[IMGCAP(1)]The economic recovery is top of mind in our national consciousness.
Listen to the news and you’re likely to hear some nugget of information about the state of our economy, with leading economic indicators provided as evidence. But what are economic indicators, and why do they seem to matter so much?
The nature of economic indicators
Understanding financial markets is a complex business that has yet to be perfected. Businesses, investment firms and everyday citizens all have a stake in how our economy performs. After all, the health of our economy can influence everything from the price of a gallon of milk to whether or not employers are hiring.
Essentially, an economic indicator is something identified as having some measurable relationship with economic productivity. Certain economic indicators are positively correlated with the economy. In a nutshell, when these indicators go up, the economy is up—and when they go down, the economy is down.
Similarly, there are economic indicators that have an inverse relationship with the economy. If these indicators increase (the unemployment rate, for example), then economic activity slows down. On the flip side, when these indicators taper, the economy tends to resurge.
Leading economic indicators are those that change before observable changes in the economy. Because these indicators are considered “predictive” of future events, they are carefully monitored and given more weight by economic analysts. Lagging economic indicators occur after the economy changes. While lagging economic indicators are not as helpful at predicting the future behavior of markets, they can help provide confirmation of a struggling, stagnant or growing economy.
Most economic indicators are measured and reported monthly. The Consumer Price Index, Producer Price Index and U.S. Import and Export Price Indexes are considered the three Principal Federal Economic Indicators that help the government measure and monitor the change in the prices of goods and services in the U.S. economy. Wall Street and savvy investors pay special attention to these and other economic indicators to look for trends that can help reveal opportunities and warnings in the stock market.
Consumer Price Index
According to the Bureau of Labor Statistics, the Consumer Price Index, or CPI, is defined as “a measure of the average change over time in the prices paid by urban consumers for a market basket of consumer goods and services.”

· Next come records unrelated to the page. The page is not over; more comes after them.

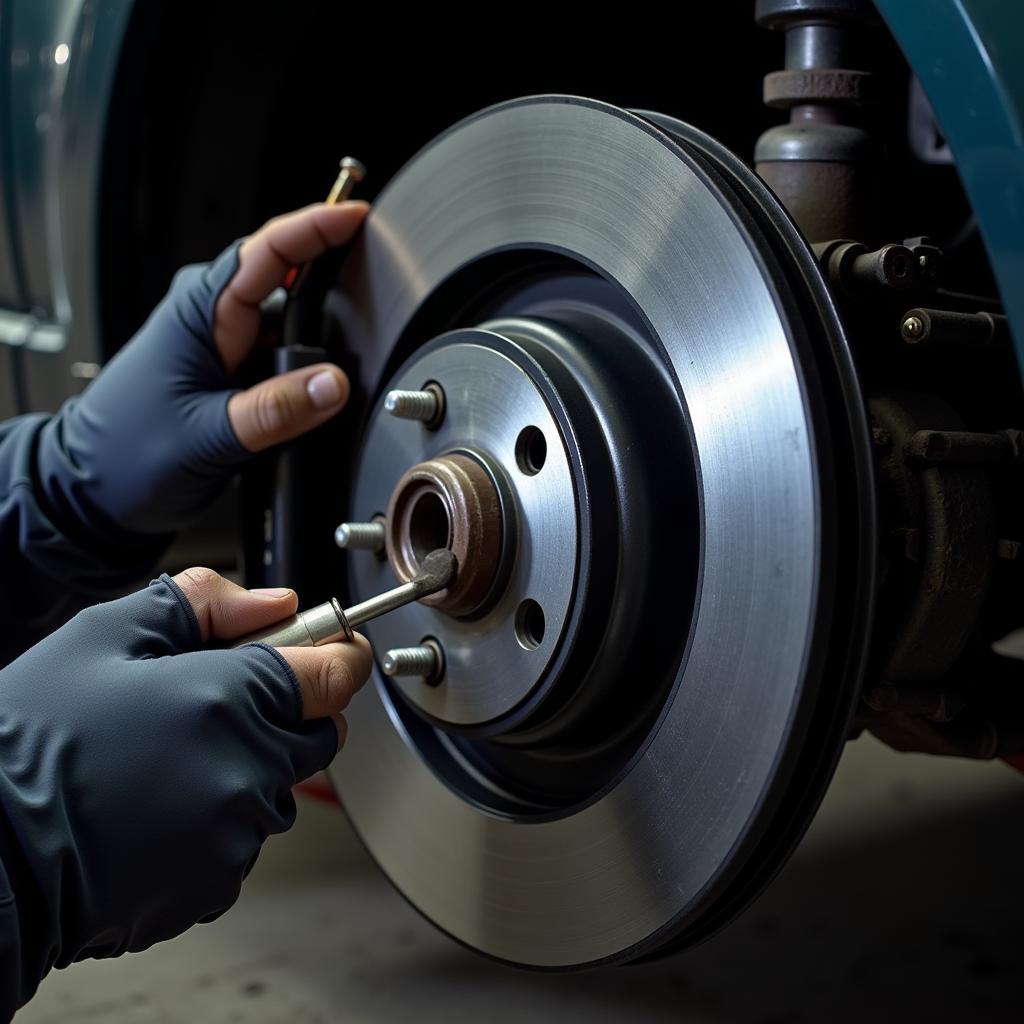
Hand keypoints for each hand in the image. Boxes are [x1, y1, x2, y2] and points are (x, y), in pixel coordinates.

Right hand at [0, 568, 370, 1006]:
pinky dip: (222, 817)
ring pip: (283, 784)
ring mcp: (236, 833)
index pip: (338, 674)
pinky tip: (159, 805)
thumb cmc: (30, 744)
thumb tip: (276, 601)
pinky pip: (247, 836)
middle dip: (290, 709)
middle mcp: (248, 769)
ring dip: (252, 765)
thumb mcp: (104, 637)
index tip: (328, 649)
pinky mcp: (217, 882)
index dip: (337, 655)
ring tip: (171, 757)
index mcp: (228, 698)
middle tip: (223, 700)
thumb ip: (202, 604)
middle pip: (321, 730)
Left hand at [38, 202, 367, 536]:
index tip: (357, 217)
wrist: (96, 490)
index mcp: (200, 313)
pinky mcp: (231, 374)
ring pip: (287, 322)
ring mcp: (223, 347)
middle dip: (331, 275)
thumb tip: (334, 384)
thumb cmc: (128, 453)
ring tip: (351, 348)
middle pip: (286, 277)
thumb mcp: (208, 435)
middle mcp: (211, 320)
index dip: (316, 227)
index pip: (267, 250)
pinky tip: (319, 385)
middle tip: (376, 282)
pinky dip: (306, 365)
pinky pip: (280, 356)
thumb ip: (276, 410)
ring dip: (320, 333)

It is an important measure used to determine inflation and the cost of living — how far your dollar goes to buy goods and services. The government uses CPI to help establish fiscal policies (affecting taxes and public spending) and monetary policies (affecting the supply of money).
Categories of goods measured for the CPI include food, energy and all items less food and energy. The index is further refined within each category, allowing analysts to uncover what may be driving costs and price fluctuations of certain items that are given more weight. For example, because Americans consume vast amounts of gasoline, eggs and milk, a price increase or decrease in these items is considered more significant than similar fluctuations in the price of luxury items, because nearly everyone’s pocketbook is affected.
Producer Price Index
Like the Consumer Price Index, the Producer Price Index, or PPI, is a weighted index that reflects wholesale prices for all goods produced in the United States, minus food and energy. PPI is useful in predicting CPI since wholesale pricing helps dictate the price of consumer goods. Investors can look for changes in PPI to help predict inflation.

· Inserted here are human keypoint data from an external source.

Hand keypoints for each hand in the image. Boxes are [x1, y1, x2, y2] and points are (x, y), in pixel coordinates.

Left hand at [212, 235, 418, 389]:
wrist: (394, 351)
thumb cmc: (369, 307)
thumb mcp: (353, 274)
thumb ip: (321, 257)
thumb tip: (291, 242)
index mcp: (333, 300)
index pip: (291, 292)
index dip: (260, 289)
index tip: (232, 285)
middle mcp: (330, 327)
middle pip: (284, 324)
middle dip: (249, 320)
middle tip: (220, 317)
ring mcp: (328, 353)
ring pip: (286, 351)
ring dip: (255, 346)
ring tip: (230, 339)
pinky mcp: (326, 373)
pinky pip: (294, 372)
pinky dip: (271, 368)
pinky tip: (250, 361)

U.S. Import and Export Price Indexes
Changes in the prices of nonmilitary goods and services traded between the U.S. and the rest of the world can help reveal the strength of our economy versus our trading partners. These indexes can help business leaders identify price trends and predict price inflation or deflation.
Productivity and Costs
Output per hour and unit labor costs are measured together to yield productivity statistics. This data helps investors assess overall business efficiency, which in turn affects profitability and, ultimately, shareholder value.
The measurement of real average hourly earnings can help analysts and investors try to figure out consumer buying power, particularly when these numbers are compared to the Consumer Price Index.
Issued monthly, The New Residential Construction Report contains valuable data obtained from nationwide surveys of homebuilders. Wall Street likes to report on housing starts and building permits, which are considered leading indicators. In general, a rise in new construction is indicative of growth in the economy at large.
Jobs matter to a healthy economy, so hiring and unemployment rates can reveal a great deal. Proactive investors can examine hiring in specific industries to look for opportunities.
The U.S. Census Bureau and the Bureau of Economic Analysis are two U.S. government agencies that monitor and report economic indicators. This information is in the public domain and is easily accessible online at their respective Web sites and www.economicindicators.gov. Applying the information is the tricky part. It’s not easy to accurately decipher the complex relationship between economic indicators and the stock market. For this reason, many investors rely on analysts who specialize in observing trends and making sense of market research on their behalf.